「認知症」になったとき周囲に知っておいてもらいたいサポートの基本とコミュニケーションの注意点

AI要約

認知症は脳の細胞が壊れて認知能力が低下する状態であり、原因や症状は様々である。

認知症の主な原因疾患にはアルツハイマー型認知症、レビー小体型認知症、脳血管性認知症などがあり、症状は人によって異なる。

認知症は早期発見と適切な対応が重要であり、周囲の人が変化を気づき、適切なサポートをすることが大切である。

「認知症」になったとき周囲に知っておいてもらいたいサポートの基本とコミュニケーションの注意点

身近な人が認知症。
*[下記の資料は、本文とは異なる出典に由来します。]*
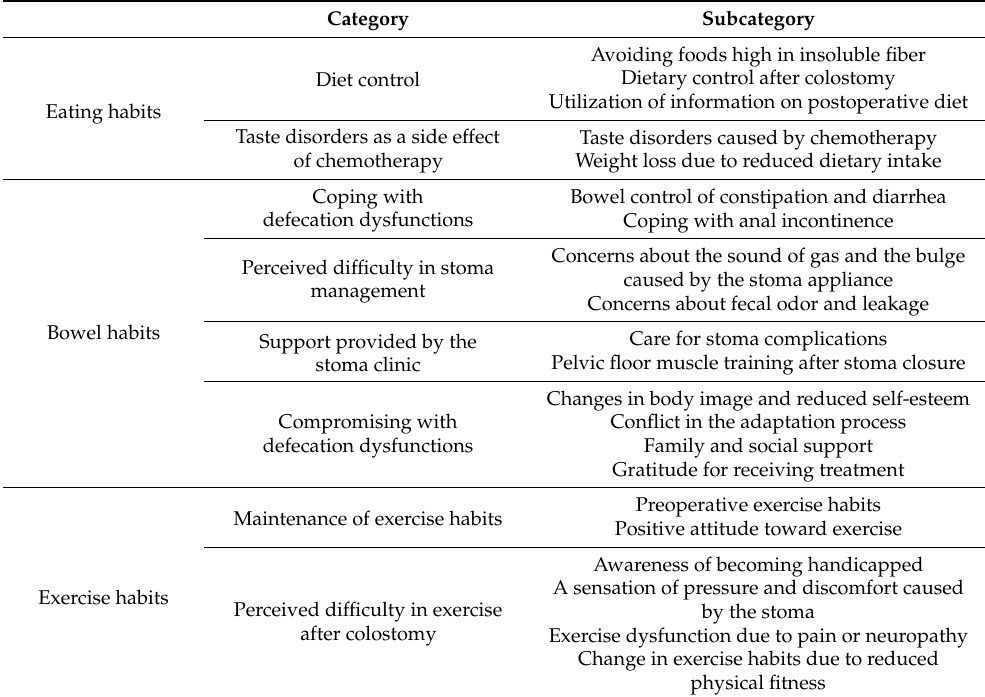
Table 5. Categories of lifestyle impacts in the stoma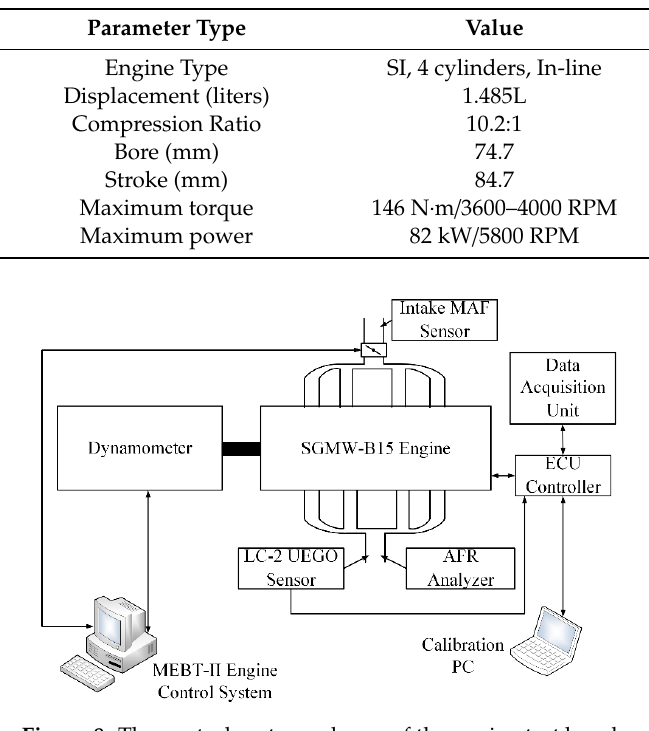
Figure 8. The control system scheme of the engine test bench.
そんな場面に直面したとき、私たちはどうすればいいのでしょうか?

そこで、認知症を周囲の家族や友人はどのようにサポートしていけば良いのかや、コミュニケーション上の注意点について、神経内科専門医の岩田誠先生(メディカルクリニック柿の木坂院長)に解説してもらいました。

[この記事は、Medical DOC医療アドバイザーにより医療情報の信憑性について確認後に公開しております]

編集部:

「認知症」はどんな病気ですか?

岩田先生:

認知症とは病気の名前ではなく、なんらかの原因によって脳の細胞が壊れてしまい、認知能力が低下し、日常生活や社会生活に支障をきたすようになった状態を意味する言葉です。

編集部:

例えばどんな原因で起こるのですか?

岩田先生:

認知症の原因は様々で、病名だけで何十種類もありますが、いくつかの代表的な原因疾患によって分類されています。

編集部:

認知症の分類について詳しく教えてください。

岩田先生:

アルツハイマー型認知症、レビー小体型認知症、脳血管性認知症の3つが比較的多いとされ、それに前頭側頭型認知症を加えた4つが代表的な認知症の原因疾患と言われています。
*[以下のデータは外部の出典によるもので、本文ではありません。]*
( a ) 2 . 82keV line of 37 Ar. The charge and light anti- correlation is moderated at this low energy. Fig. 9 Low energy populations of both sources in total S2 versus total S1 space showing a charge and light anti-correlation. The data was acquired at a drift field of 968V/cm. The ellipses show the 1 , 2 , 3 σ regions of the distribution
また、レビー小体型認知症や脳血管性認知症、前頭側頭型認知症にも、アルツハイマー病変が加わっているものが多いと言われています。

編集部:

認知症になると、どのような症状が表れるのですか?

岩田先生:

認知症の種類によって少しずつ異なりますが、いわゆる「物忘れ」などは、共通して見られる症状です。日常的に「物忘れ」という言葉を使う人もいますが、実際は、忘れているのではなく、新しい出来事の記憶が形成されない状態です。

ほかには「日付や曜日、場所がわからなくなる」「言葉を発しにくくなる」といったことも多くみられます。ただし、前頭側頭型認知症の中には、物忘れや日付、場所の認知能力は保たれていながら、同じパターンの行動を取るといった症状を呈するケースもあります。

編集部:

いろいろな症状があるのですね。

岩田先生:

そうなのです。ほかにも「家事や趣味など、今まで普通にできていた作業が難しくなった」「怒りっぽくなった」、逆に「おとなしく、無気力になった」という場合など、一見認知症とはわかりにくい症状もあります。

編集部:

確かに、症状によっては気づきにくいもしれません。

岩田先生:

特に当事者本人は、初期の段階では気がつかないことがほとんどです。

しかし、認知症は早期に発見し、早期に対応することで進行を遅らせたり、症状を出現させにくくしたりすることが期待できますので、周りの方が早い段階で「今までとちょっと違うな」と気がつき、早期に対応できると良いのです。